31歳女性 身長163cm体重51kg 不妊歴4年
両側の卵巣に、多のう胞性卵巣があって排卵しづらい。体外受精も何度か試みたが効果が出ない。
体質的には、冷え性・むくみ・低血圧・便秘・色白で、ぽっちゃりとしたタイプ。横になった時に、お腹の中で、水の音がチャポチャポ聞こえることがある。

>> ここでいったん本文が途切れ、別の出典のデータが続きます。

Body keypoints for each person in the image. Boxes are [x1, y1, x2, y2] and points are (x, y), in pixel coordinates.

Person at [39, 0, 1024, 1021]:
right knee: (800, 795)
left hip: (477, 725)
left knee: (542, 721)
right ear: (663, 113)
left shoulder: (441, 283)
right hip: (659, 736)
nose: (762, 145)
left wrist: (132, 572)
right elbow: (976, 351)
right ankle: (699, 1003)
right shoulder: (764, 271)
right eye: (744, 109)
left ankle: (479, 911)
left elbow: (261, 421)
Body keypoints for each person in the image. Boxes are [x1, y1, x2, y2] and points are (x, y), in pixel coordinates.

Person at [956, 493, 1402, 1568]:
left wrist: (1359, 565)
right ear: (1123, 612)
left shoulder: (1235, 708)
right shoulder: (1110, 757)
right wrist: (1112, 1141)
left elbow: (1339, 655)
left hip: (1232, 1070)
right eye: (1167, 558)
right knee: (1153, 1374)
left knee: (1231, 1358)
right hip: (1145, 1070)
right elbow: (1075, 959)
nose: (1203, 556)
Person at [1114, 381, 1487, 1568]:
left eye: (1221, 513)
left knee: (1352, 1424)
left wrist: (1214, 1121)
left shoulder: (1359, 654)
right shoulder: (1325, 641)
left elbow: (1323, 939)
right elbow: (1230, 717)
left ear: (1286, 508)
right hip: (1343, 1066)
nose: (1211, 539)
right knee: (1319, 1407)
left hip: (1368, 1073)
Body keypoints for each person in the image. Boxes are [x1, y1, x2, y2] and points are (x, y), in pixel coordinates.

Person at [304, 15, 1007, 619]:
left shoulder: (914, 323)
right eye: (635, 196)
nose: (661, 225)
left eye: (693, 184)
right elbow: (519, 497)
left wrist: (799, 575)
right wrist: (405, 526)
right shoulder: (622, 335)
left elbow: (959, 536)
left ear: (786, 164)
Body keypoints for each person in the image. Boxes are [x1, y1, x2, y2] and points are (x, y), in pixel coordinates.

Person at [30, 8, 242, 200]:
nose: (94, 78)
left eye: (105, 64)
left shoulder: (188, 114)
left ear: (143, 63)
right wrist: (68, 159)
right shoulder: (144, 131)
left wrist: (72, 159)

漢方では、こういう体質の方を、"水毒体質(すいどくたいしつ)"と言います。これは、体に余分な水が溜まっている状態で、"不妊"の原因となります。この方には、当帰芍薬散(とうきしゃくやくさん)という水毒体質を改善する漢方薬をお出ししました。そうすると、飲み始めて1週間が経った頃、水っぽい下痢になったと連絡がありました。これは、漢方では、"瞑眩(めんげん)"と呼んでいます。漢方薬を服用することで、お腹に溜まっていた水毒が、下痢となって体外へ排出されたのです。下痢は、1週間ぐらいすると落ち着いてきて、その後、むくみやお腹の中の水の音、冷え性などが改善していきました。そして、漢方薬を服用して4ヶ月が経った頃、自然妊娠されました。
流産癖 32歳女性 身長153cm体重39kg
過去に3度、自然妊娠したが、3回とも5~6週目で流産。一度は、心拍が確認されたことはあったが、残りの二回は、心拍が確認できなかった。体質的には、かなりの冷え性で、下痢をしやすく、かなり痩せている。また、たべても太りにくくて疲れやすく、根気が続かない。好きな食べ物は、ヨーグルトやアイスクリーム、バナナなどの体を冷やす物が多い。
漢方では、こういうタイプの方の体質を、"裏急後重(りきゅうこうじゅう)"と呼びます。これは、お腹(胃腸や子宮などに力が無いため下しやすく、お腹の筋肉が硬く縮こまっているような人のことを指します。こういうタイプの方は、お腹(子宮)で、赤ちゃんを育てる余裕がなくなっている(血液の流れが悪くなっている)ため、流産癖や不育症を起こしやすくなります。漢方では、お腹の筋肉を柔らかくして血行を良くする"当帰建中湯(とうきけんちゅうとう)"という薬を使います。この方にも、当帰建中湯を飲んで頂いた所、約4ヶ月で自然妊娠されました。そして、そのまま漢方薬を飲み続けて頂き、無事にお産することができました。
34歳女性、身長168cm体重55kg。3年前に妊娠5ヶ月で死産。
その後、不妊治療を行なうも、なかなか赤ちゃんを授からず、漢方薬を、と御来局。体質的には、かなりの冷え性で、特に下半身は冷たい水の中に浸かっているような感じで、触ると冷たく、腰痛、膝の痛みなどがある。また、めまいが起きたり、膀胱炎にもかかりやすく、汗は出にくい。生理周期は30日前後で、基礎体温は、低温期で36℃を切ることもあり、お腹の中で水の音がチャポンと聞こえることがある。好きな食べ物は、生野菜やヨーグルト、アイスクリーム、コーヒーなど。
漢方では、冷え性、めまい、お腹の中の水の音、膀胱炎、などの症状を"水毒"と考えます。おそらく、生野菜やアイスクリームなど体を冷やす食べ物を好むために、水毒体質となって、体が冷え、不妊になっていると考えられます。よって、水毒を除き、冷えを改善する"苓姜朮甘湯(りょうきょうじゅつかんとう)"を処方しました。1ヶ月2ヶ月と飲んでもらう内に、冷え性はだんだん改善され、基礎体温も36℃を切ることはなくなりました。そして、半年が経った頃、自然妊娠され、そのまま流産することなく無事ご出産されました。
平成20年8月19日
38歳女性、身長156cm体重47kg。不妊歴4年。
月経周期28~35日。月経期間5~6日。月経痛は、かなり激しく1日目と2日目には鎮痛剤を服用。高温期になると、体温は37℃を越えることもあり、倦怠感や胸の張り、下痢などの症状が現れる。また、普段から、肩こり、片頭痛等があって、神経質で夜眠れないこともしばしばある。
漢方では、これらの症状がある患者さんを"血熱体質(けつねつたいしつ)"と呼びます。血熱とは、血が熱を持っているという意味で、"不妊"の原因になることもあります。この方には、血熱を冷ます"柴胡桂枝乾姜湯(さいこけいしかんきょうとう)"という薬を服用してもらいました。すると、しばらく飲んでもらううちに、高温期になると起こる不快な症状(だるさ・下痢・微熱など)がなくなっていき、夜もぐっすり眠れるようになりました。そして、7ヶ月間服用後に、無事自然妊娠されました。